Movieline

REVIEW: Secret in Their Eyes Paints by Oscar-Winning Numbers

Juan José Campanella's The Secret in Their Eyes, the Argentinian picture that won this year's Academy Award for Best Foreign-Language Film, is well-acted, nicely constructed and beautiful to look at. Its story -- about a criminal court investigator who begins pursuing a horrific rape and murder case in 1974 that, thanks to a mingling of factors including procedural glitches, judicial mishandling and government corruption, continues to haunt him 25 years later -- is worked out with care. The ending is satisfying and somewhat surprising. In short, there's almost nothing wrong with it. Almost.

But it's also a sterling example of the tepid tastefulness that so often (though not always) characterizes the winners of, and many of the nominees for, the Foreign-Language Film Oscar. The nominees often come as a surprise even to critics who schlep from festival to festival worldwide, month after month, chasing down obscure and interesting films as part of their jobs. That's partly because the rules governing the Academy's final choice are complicated and somewhat hazy: Individual countries submit their own nominees for the category; the list is then narrowed down by a group of elves working round the clock in a supersecret hollow-tree location. There's just no getting around that it's a strange award to begin with, Hollywood's catch-all category for Movies Made Everywhere Else. And there's no way any short list of nominees can capture the range and depth of movies made everywhere else.

So don't feel guilty if The Secret in Their Eyes underwhelms you, as it did me. But I also doubt many people will see this film and feel that they've truly suffered. Though his movie is tasteful, Campanella -- whose 2001 Son of the Bride was also nominated for an Academy Award -- takes care to keep its understated elegance from tipping into boredom territory. The story -- which is based on a novel by Eduardo Sacheri -- opens in the late 1990s, just as its protagonist, Benjamin Espósito (the darkly handsome, if vaguely lizardlike, Ricardo Darin), has retired from his criminal-investigator perch. He tries his hand at writing fiction, but making stuff up can't compete with the shadowy, unresolved murder case that still haunts him: In his younger years, while investigating that murder, he struck up a casual but intense friendship with the victim's husband, Morales (Pablo Rago), whose passionate and unwavering love for his late wife struck Espósito deeply. That's partly because Espósito doesn't really understand love himself: For a while he's been secretly -- although you don't have to be watching too closely to see that secret in his eyes -- in love with his boss, a judge named Irene (Soledad Villamil). His eternally sozzled partner, Sandoval (Guillermo Francella, a well-known Argentinian comic actor), is the only one who knows the extent of his devotion.
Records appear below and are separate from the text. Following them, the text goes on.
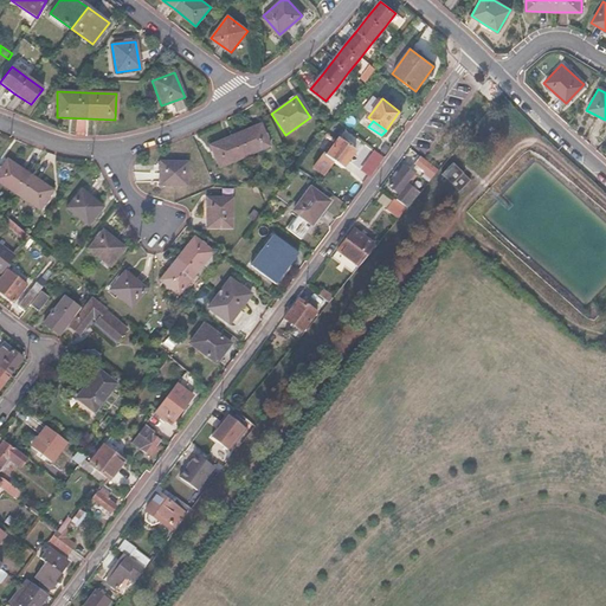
[(259,124),(234,135),(208,147),(218,168),(244,158),(269,147),(259,124)]
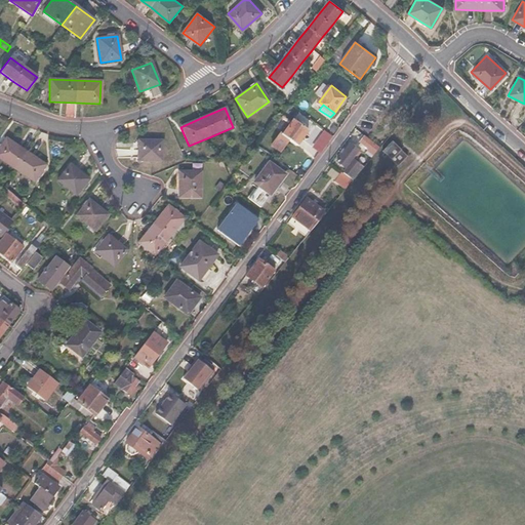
[(308,130),(293,120),(281,135),(279,134),(271,146),(279,152),(288,140),(296,146),(308,130)]
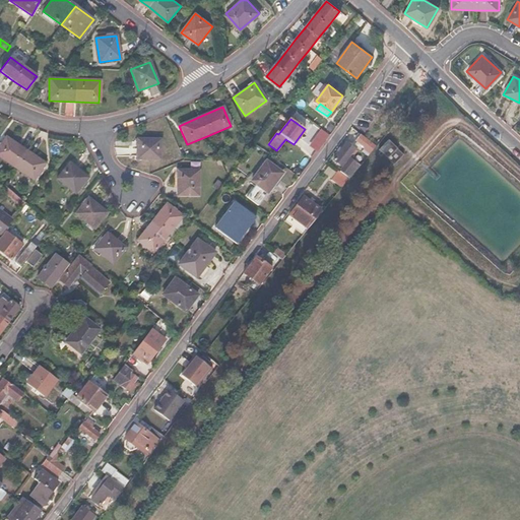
[(360,134),(354,140),(364,147),(362,151),(368,155),(376,146),(360,134)]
Because the story shifts between the mid-'70s and the late-'90s, we get to see two versions of Espósito and Irene, the youthful, moderately idealistic versions (although Espósito is a little older than his romantic counterpart) and the older ones, people who have made choices in life that have disappointed them. That gives both actors a nicely varied palette to work with, and they rise to the challenge: Villamil, in particular, vests her character with slow-burning intrigue. As the young Irene -- a smoldering looker with fabulous Ali McGraw hair -- she's serene and confident but also stern. After Espósito messes up on the job, she tells him how she smoothed things over with the higher-ups by flashing her most irresistible smile. When he teasingly, and a little boldly, asks why he hasn't seen that smile, she shoots back, "I save it for my boyfriend." And then, after a beat, she adds the killer coda, "As I should."
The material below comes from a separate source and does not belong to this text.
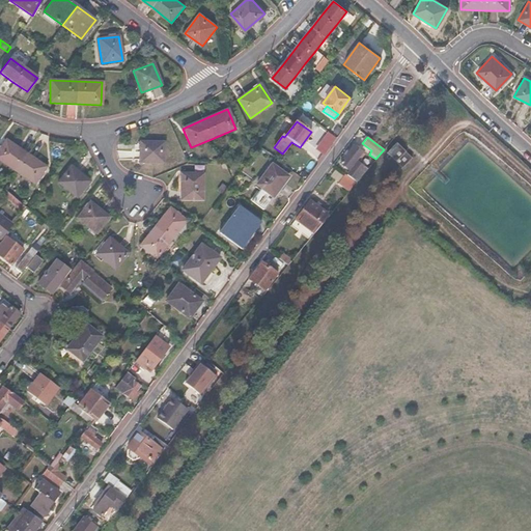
[(4,140),(0,146),(0,162),(12,170),(32,184),(45,167),(24,154),(4,140)]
The cinematography here, by Félix Monti, is low-key and gorgeous; Monti's burnished colors make even everyday interiors, like modest apartments and nondescript workplaces, look sufficiently cinematic. Regardless, this isn't a movie that's nice to look at because it has pretty scenery; the faces are the scenery, and Campanella and Monti know it.

The Secret in Their Eyes is something of a toned-down counterpart to Niels Arden Oplev's recent The Girl with the Dragon Tattoo, only with more romance, a lot less violence and many fewer forensic photos. And for that, it's probably the better film: It trades in gently simmering suspense rather than flashy transgressiveness. The Secret in Their Eyes isn't bad. But I wonder if it would garner much attention if it hadn't won that Oscar. It's like celebrating a dull colleague who's worked long and hard, with unwavering efficiency and devotion. Decency compels you to pay a little attention. Excitement has nothing to do with it.